The deployment requires two folders, a configuration folder and a log folder. One can be a child of the other if desired. To bootstrap the run the following command:
singularity instance start \
--bind /PATH/TO/CONFIG/FOLDER:/config \
--bind /PATH/TO/LOG/FOLDER:/logs \
--bind /PATH/TO/TREES/FOLDER:/trees \
--bind /PATH/TO/PUBLIC/GENOMES/FOLDER:/genomes \
--bind /PATH/TO/QUEUE/FOLDER:/queue \
/path/to/bvbrc_api-x.x.x.sif bvbrc_api bvbrc_api
NOTE: The last two parameters describe the singularity instance name. The should both exist and they should ALWAYS be the same.
This command will start an instance of bvbrc_api with a default config (that may fail to run). Additionally, it will populate the configuration a number of additional files. The p3_api.conf and pm2.config.js files are the bvbrc_api configuration file and a configuration file to tell pm2 how to behave within the container. Both of these may be edited and will not get replaced if they exist. An existing p3_api.conf should be directly usable for the most part, but will need to have paths pointing at the tree folder, public genomes folder, and the indexer queue folder updated to match the container internal mount points (/trees,/genomes,/queue). You may copy an existing p3_api.conf file into the configuration file before running the above command (with the aforementioned changes), and it will use that from the start. A number of shell scripts for controlling the application will be generated the first time the command is run (or whenever start.sh doesn't exist).

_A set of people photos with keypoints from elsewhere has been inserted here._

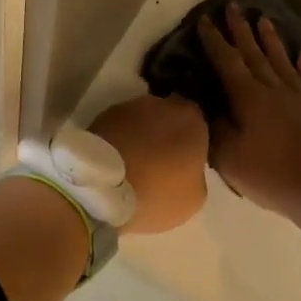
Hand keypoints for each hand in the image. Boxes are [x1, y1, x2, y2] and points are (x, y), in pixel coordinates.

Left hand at [88, 93, 209, 233]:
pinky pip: (119, 126)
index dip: (191, 141)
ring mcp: (129, 106)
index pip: (198, 123)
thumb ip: (195, 171)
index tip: (185, 160)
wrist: (104, 186)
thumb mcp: (194, 196)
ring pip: (142, 119)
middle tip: (160, 160)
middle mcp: (162, 104)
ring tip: (133, 161)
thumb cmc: (158, 192)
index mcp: (192, 120)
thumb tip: (186, 166)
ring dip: (140, 134)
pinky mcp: (102, 114)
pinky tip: (116, 159)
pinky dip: (120, 138)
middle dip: (165, 133)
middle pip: (168, 116)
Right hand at [197, 1, 300, 232]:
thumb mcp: (231, 158)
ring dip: (271, 40)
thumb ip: (213, 129)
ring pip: (282, 61)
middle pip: (255, 53)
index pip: (227, 61)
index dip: (215, 40)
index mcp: (249, 98)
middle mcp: (275, 89)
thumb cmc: (274, 175)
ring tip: (264, 19)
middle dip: (241, 30)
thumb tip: (201, 105)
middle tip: (234, 6)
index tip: (205, 19)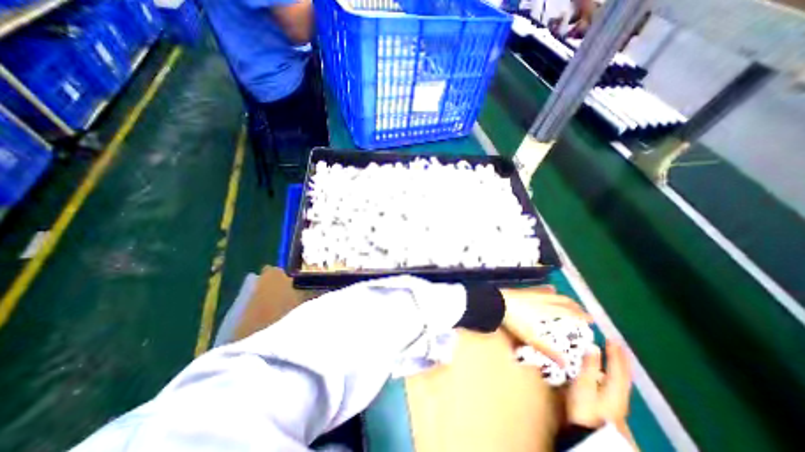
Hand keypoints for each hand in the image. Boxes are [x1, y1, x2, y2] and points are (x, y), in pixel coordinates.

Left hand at [501, 286, 592, 366]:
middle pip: (563, 301)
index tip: (591, 319)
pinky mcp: (524, 290)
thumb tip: (566, 364)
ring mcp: (533, 293)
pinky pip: (540, 288)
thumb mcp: (530, 337)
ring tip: (568, 301)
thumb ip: (547, 350)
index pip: (569, 312)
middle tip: (582, 311)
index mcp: (547, 311)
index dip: (581, 315)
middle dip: (575, 306)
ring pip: (553, 294)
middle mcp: (543, 299)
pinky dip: (548, 289)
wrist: (496, 303)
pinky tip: (548, 288)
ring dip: (563, 297)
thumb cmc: (513, 320)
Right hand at [561, 341, 631, 428]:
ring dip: (620, 367)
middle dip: (621, 360)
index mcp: (614, 388)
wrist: (589, 436)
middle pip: (624, 375)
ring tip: (616, 357)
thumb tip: (593, 347)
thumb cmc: (584, 408)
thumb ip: (589, 367)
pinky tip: (608, 377)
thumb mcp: (584, 385)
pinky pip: (618, 386)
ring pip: (623, 382)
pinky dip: (616, 376)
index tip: (611, 339)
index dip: (615, 353)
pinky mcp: (612, 408)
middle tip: (618, 345)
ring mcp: (617, 403)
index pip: (617, 367)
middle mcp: (620, 395)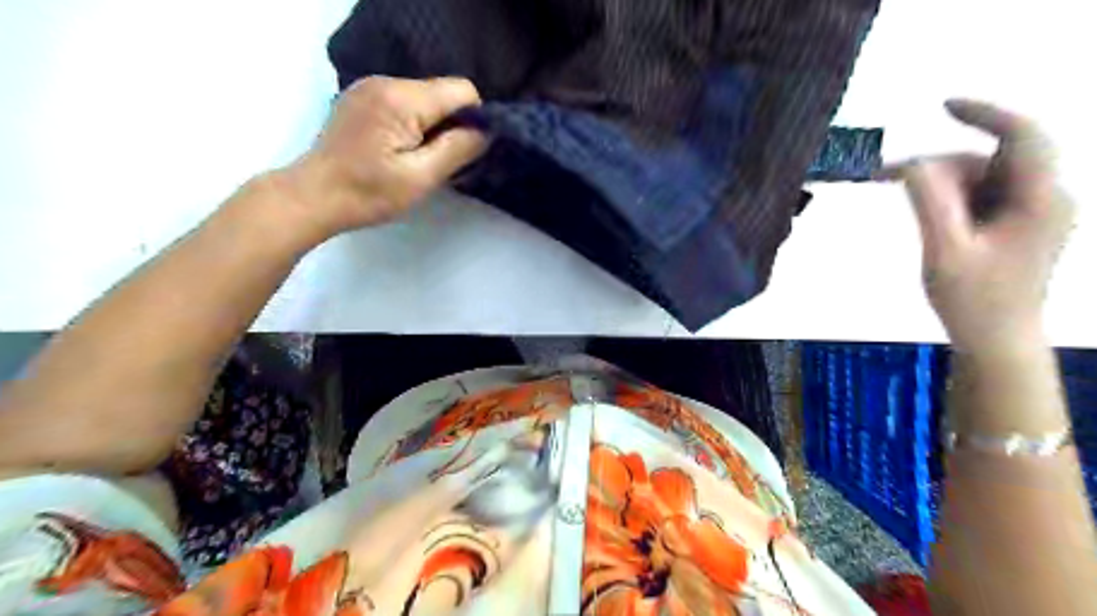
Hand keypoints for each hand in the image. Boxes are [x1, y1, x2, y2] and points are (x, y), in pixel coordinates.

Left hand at [274, 76, 483, 237]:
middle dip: (453, 124)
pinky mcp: (362, 99)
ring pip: (425, 99)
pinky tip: (402, 150)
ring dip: (433, 126)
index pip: (462, 90)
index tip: (466, 151)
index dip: (474, 118)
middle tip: (443, 162)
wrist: (312, 197)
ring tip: (421, 160)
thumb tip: (487, 131)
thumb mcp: (421, 178)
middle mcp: (385, 81)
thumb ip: (458, 149)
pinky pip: (405, 103)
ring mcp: (370, 88)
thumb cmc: (367, 193)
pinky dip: (415, 124)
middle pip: (442, 93)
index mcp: (401, 98)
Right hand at [889, 99, 1071, 351]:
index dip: (985, 113)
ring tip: (900, 198)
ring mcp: (1032, 212)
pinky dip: (949, 198)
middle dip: (940, 165)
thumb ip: (929, 203)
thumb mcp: (945, 251)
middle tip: (888, 179)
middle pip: (992, 159)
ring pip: (982, 178)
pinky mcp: (1017, 224)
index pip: (1023, 136)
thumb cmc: (974, 300)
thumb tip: (912, 163)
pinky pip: (980, 196)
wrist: (996, 339)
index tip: (942, 106)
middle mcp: (1045, 197)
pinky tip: (926, 214)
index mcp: (1040, 200)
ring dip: (940, 184)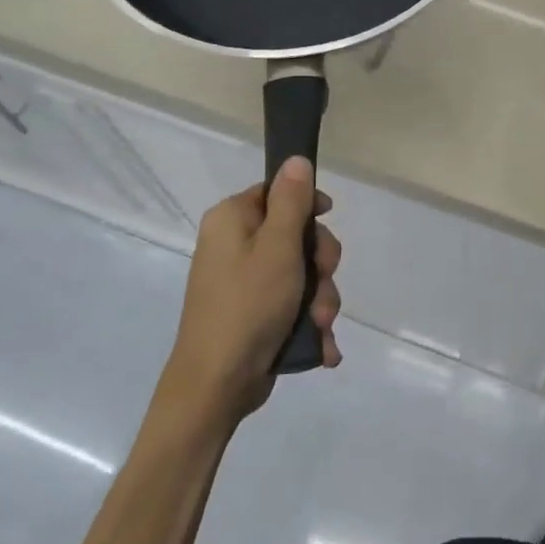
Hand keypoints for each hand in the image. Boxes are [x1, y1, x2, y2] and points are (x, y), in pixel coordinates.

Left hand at [156, 156, 343, 428]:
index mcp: (232, 220)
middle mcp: (234, 245)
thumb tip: (296, 159)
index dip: (308, 206)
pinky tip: (321, 345)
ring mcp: (244, 281)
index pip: (278, 192)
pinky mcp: (254, 313)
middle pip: (296, 234)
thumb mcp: (278, 247)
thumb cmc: (248, 305)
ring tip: (320, 325)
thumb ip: (292, 201)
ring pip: (301, 273)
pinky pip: (292, 303)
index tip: (327, 221)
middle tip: (323, 283)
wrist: (216, 384)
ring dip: (320, 298)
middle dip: (320, 264)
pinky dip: (309, 321)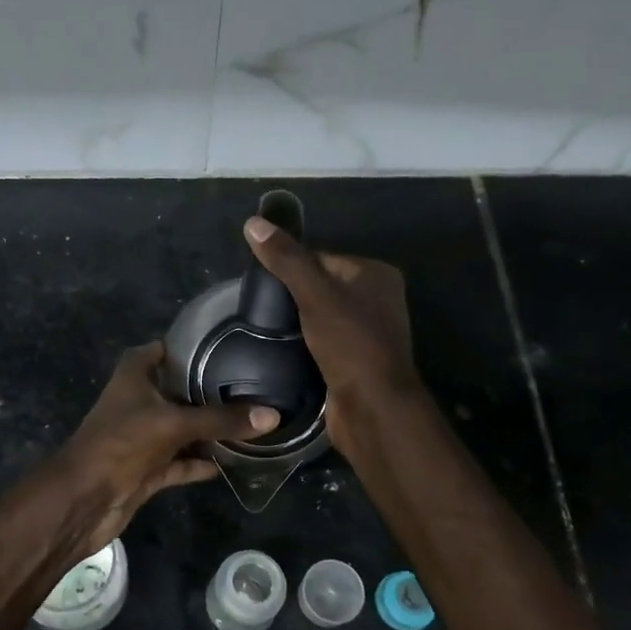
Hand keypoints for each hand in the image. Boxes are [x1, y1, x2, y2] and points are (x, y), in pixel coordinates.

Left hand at [53, 342, 277, 556]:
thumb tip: (272, 415)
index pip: (162, 350)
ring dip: (208, 429)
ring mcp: (143, 438)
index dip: (189, 346)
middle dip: (208, 390)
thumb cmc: (121, 444)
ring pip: (182, 428)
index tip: (226, 345)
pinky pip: (181, 461)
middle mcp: (138, 402)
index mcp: (133, 377)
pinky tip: (234, 461)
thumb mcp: (173, 424)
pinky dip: (202, 462)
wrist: (84, 499)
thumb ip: (220, 419)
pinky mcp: (148, 469)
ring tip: (251, 421)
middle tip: (252, 384)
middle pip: (177, 390)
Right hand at [242, 217, 419, 458]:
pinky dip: (304, 343)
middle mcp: (377, 299)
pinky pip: (323, 341)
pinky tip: (281, 348)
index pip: (322, 257)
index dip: (291, 266)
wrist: (371, 406)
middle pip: (321, 285)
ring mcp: (367, 332)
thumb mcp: (314, 294)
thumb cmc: (349, 343)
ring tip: (265, 326)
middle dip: (292, 295)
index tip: (261, 281)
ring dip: (296, 321)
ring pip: (320, 315)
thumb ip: (286, 259)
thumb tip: (252, 223)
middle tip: (260, 305)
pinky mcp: (355, 360)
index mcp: (376, 274)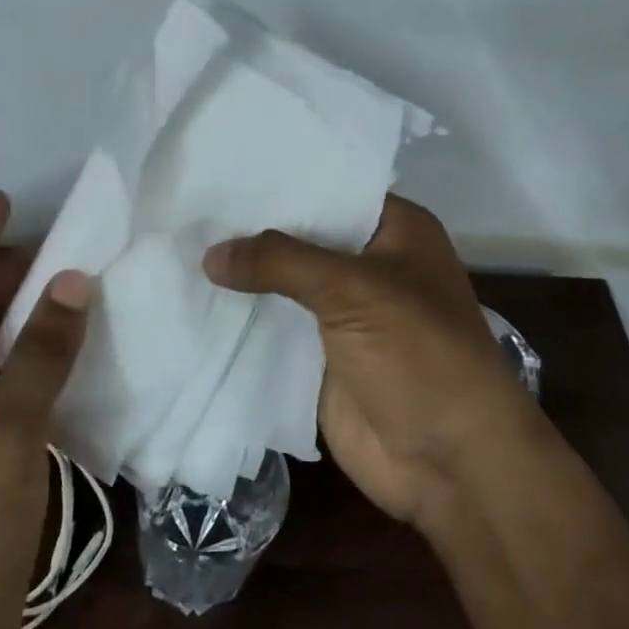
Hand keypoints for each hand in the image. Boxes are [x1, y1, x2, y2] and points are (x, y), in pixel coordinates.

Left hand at [0, 191, 90, 628]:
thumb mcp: (7, 430)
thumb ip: (41, 353)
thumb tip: (71, 280)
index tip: (5, 199)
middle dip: (1, 275)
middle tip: (58, 245)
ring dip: (22, 322)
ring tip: (70, 293)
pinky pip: (2, 395)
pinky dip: (32, 370)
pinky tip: (69, 368)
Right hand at [204, 195, 544, 532]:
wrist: (449, 461)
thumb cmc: (420, 355)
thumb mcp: (354, 291)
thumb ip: (281, 262)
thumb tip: (210, 254)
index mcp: (395, 231)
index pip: (331, 189)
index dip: (281, 180)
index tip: (223, 167)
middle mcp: (369, 265)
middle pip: (302, 237)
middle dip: (252, 227)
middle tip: (189, 203)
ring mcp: (342, 313)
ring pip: (283, 284)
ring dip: (242, 274)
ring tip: (179, 243)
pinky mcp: (319, 355)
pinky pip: (273, 328)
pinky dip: (240, 318)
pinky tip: (192, 297)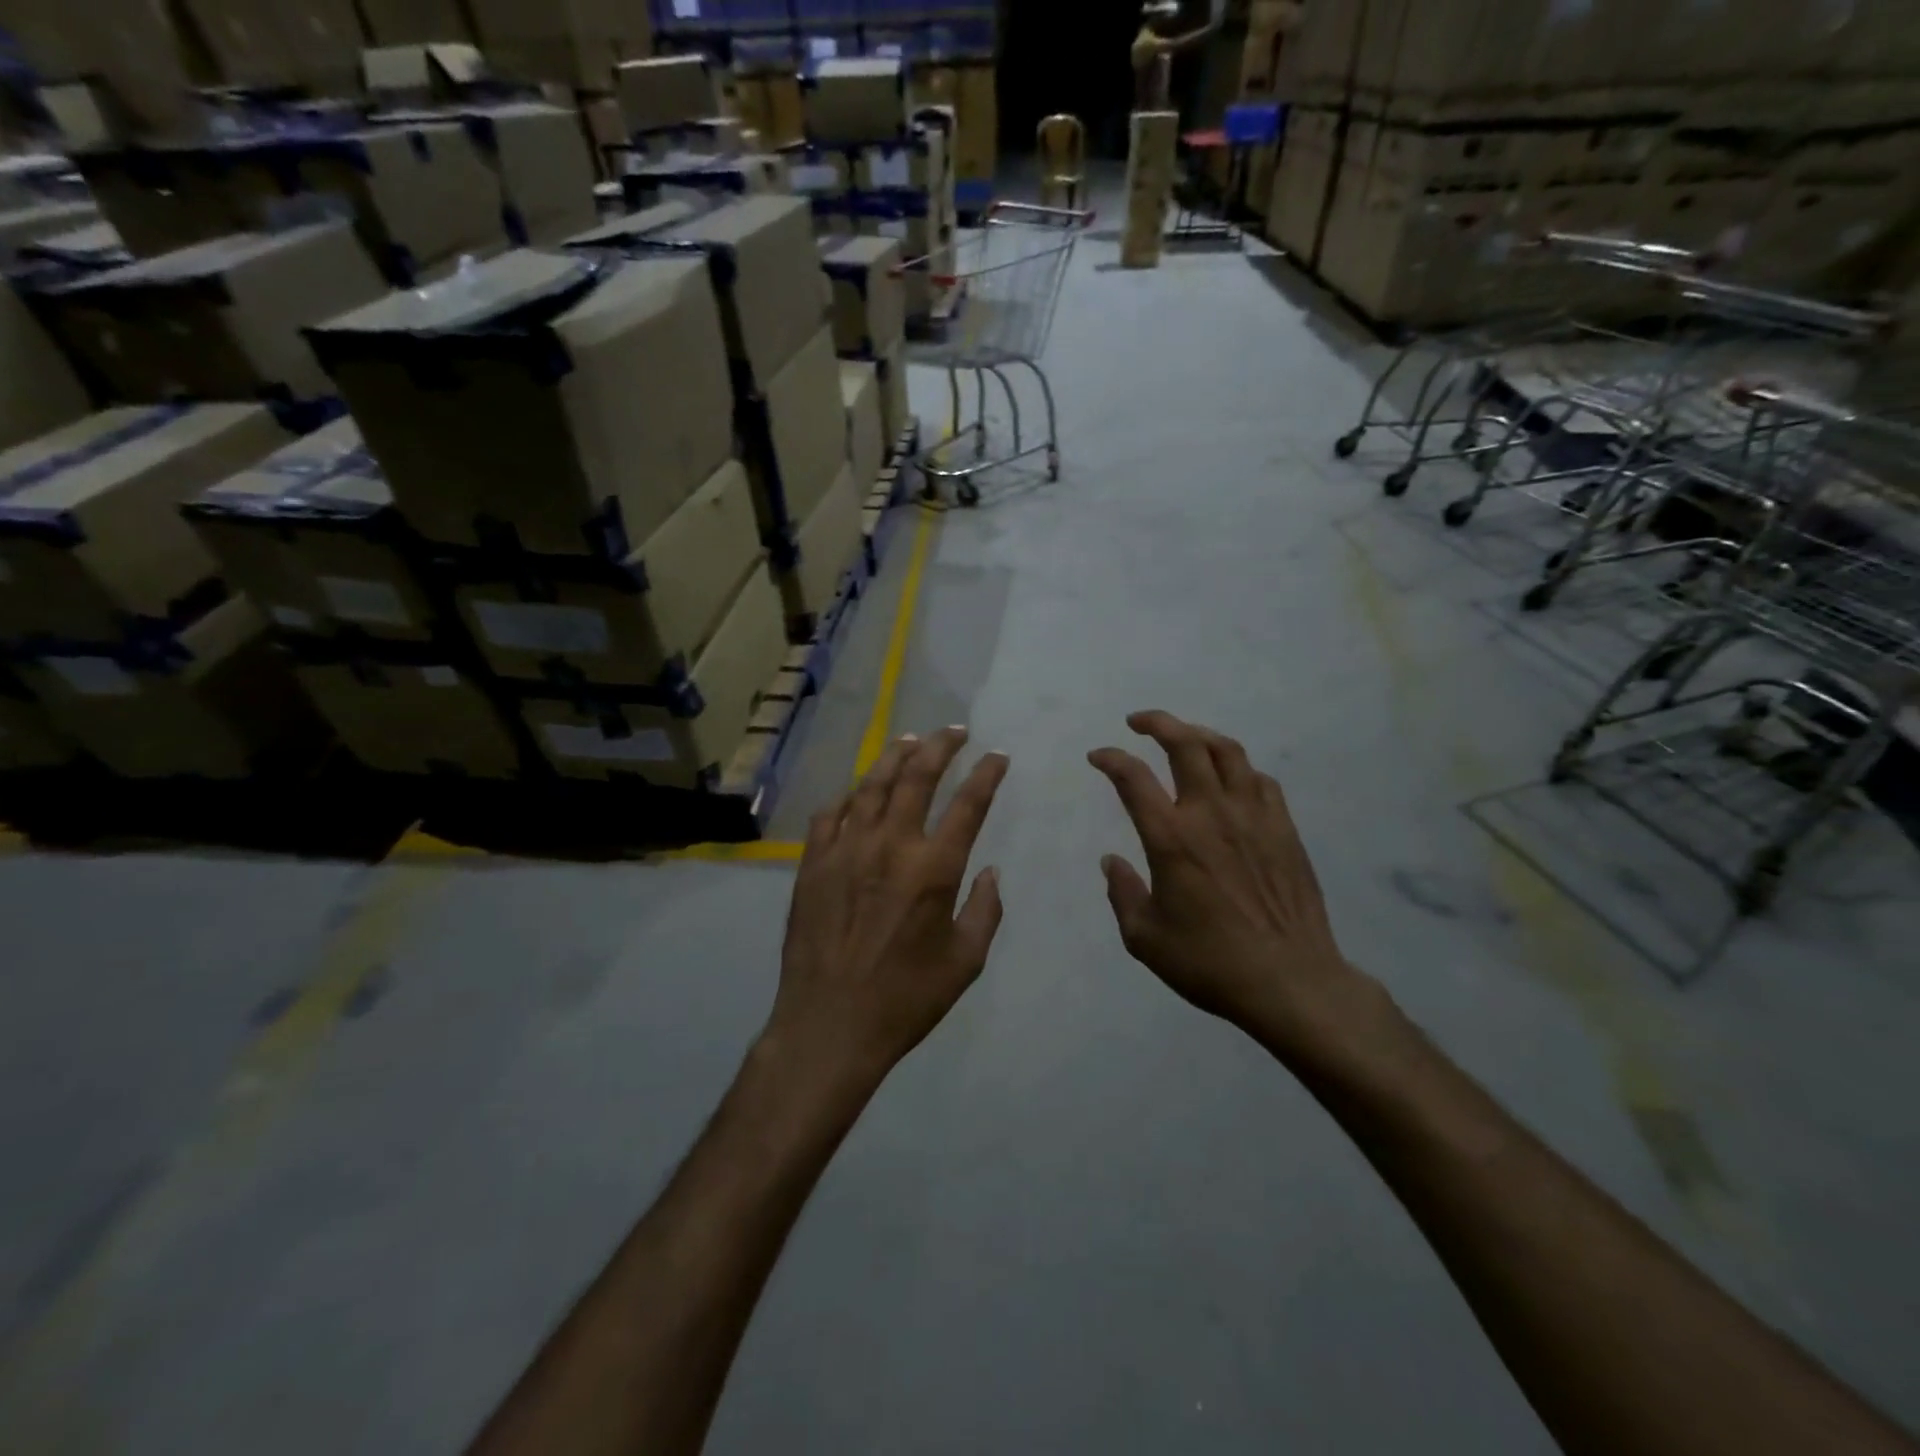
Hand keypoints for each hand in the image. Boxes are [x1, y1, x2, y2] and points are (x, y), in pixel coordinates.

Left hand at [768, 728, 1008, 1087]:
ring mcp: (846, 850)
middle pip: (916, 777)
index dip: (986, 774)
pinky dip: (849, 795)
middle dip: (940, 746)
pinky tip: (858, 790)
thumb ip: (984, 911)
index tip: (997, 756)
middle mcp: (890, 846)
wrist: (829, 1024)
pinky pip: (831, 813)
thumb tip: (991, 872)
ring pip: (871, 784)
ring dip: (895, 755)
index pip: (968, 804)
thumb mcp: (965, 962)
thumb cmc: (905, 998)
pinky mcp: (813, 863)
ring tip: (910, 739)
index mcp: (933, 869)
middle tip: (955, 731)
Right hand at [1090, 712, 1387, 1064]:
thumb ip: (1123, 894)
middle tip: (1138, 721)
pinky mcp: (1284, 828)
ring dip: (1199, 734)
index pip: (1132, 778)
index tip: (1098, 756)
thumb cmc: (1210, 963)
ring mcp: (1253, 817)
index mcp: (1171, 838)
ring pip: (1227, 751)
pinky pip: (1260, 780)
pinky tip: (1230, 779)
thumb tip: (1111, 861)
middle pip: (1185, 744)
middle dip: (1157, 722)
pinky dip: (1238, 768)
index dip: (1110, 758)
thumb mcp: (1145, 939)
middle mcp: (1211, 814)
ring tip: (1183, 736)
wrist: (1291, 981)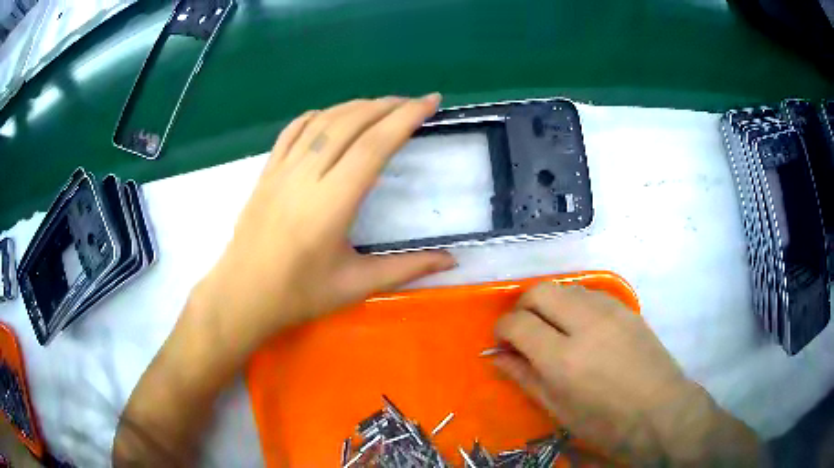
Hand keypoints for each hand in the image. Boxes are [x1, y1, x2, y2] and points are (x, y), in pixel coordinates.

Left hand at [194, 95, 454, 348]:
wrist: (241, 296)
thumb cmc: (298, 295)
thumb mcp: (356, 285)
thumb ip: (407, 268)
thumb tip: (451, 261)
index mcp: (331, 204)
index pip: (374, 146)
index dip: (405, 118)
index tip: (430, 102)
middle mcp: (306, 177)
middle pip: (350, 124)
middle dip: (387, 105)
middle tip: (414, 103)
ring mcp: (281, 171)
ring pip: (322, 122)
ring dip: (356, 106)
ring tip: (382, 105)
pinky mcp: (266, 172)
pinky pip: (292, 131)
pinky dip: (318, 115)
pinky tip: (333, 116)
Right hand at [492, 283, 760, 464]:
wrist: (660, 411)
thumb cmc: (606, 422)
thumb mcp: (559, 409)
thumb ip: (525, 377)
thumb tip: (499, 356)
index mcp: (563, 359)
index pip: (517, 323)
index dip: (502, 329)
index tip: (503, 342)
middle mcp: (585, 324)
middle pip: (539, 291)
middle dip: (522, 307)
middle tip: (522, 330)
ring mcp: (609, 310)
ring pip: (565, 287)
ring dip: (548, 302)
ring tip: (551, 328)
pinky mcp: (625, 307)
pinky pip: (589, 292)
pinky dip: (573, 302)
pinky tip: (578, 325)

- start.sh : Starts the singularity container and the process manager within
- stop.sh : Stops the process manager and the stops the container
- restart.sh: Calls ./stop.sh && ./start.sh
- start-indexer.sh: Starts the indexer
- stop-indexer.sh: Stops just the indexer
- reload.sh : Calls "reload" on the process manager. This is for graceful reload after modifying the configuration file or for some other reason
- reload-api.sh: Gracefully reload the api only.
- scale.sh : This modifies the number of running instances in the process manager to
- pm2.sh : This is a simple wrapper around the pm2 process manager running inside the container
- shell.sh : This is simple wrapper around the shell command to connect to the instance
- p3-check-history.sh
- p3-check-integrity.sh
- p3-clear-index-queue.sh
- p3-index-completed.sh
- p3-index-count.sh
- p3-rebuild-history.sh
- p3-reindex.sh
- p3-update-history.sh
You will also note an instance.vars file. This file contains variables pointing at the singularity image, instance name, and bind parameters so that they won't need to be provided again. Further, when an new image comes in, modify instance.vars to point at the new image, stop the existing service (./stop.sh), and then run start.sh to start again with the new image.
- The same image may be used for multiple configuration files. Deploy an image to alpha (by pointing at the alpha configuration) and when all is good, simply use the same image for beta and then production.
- A configuration folder must NOT be used by multiple instances concurrently. The configuration folder holds the pm2 specifics for that instance and will conflict if two instances use the same folder.
- Log folder can be shared between multiple applications provided that the log file names themselves are unique.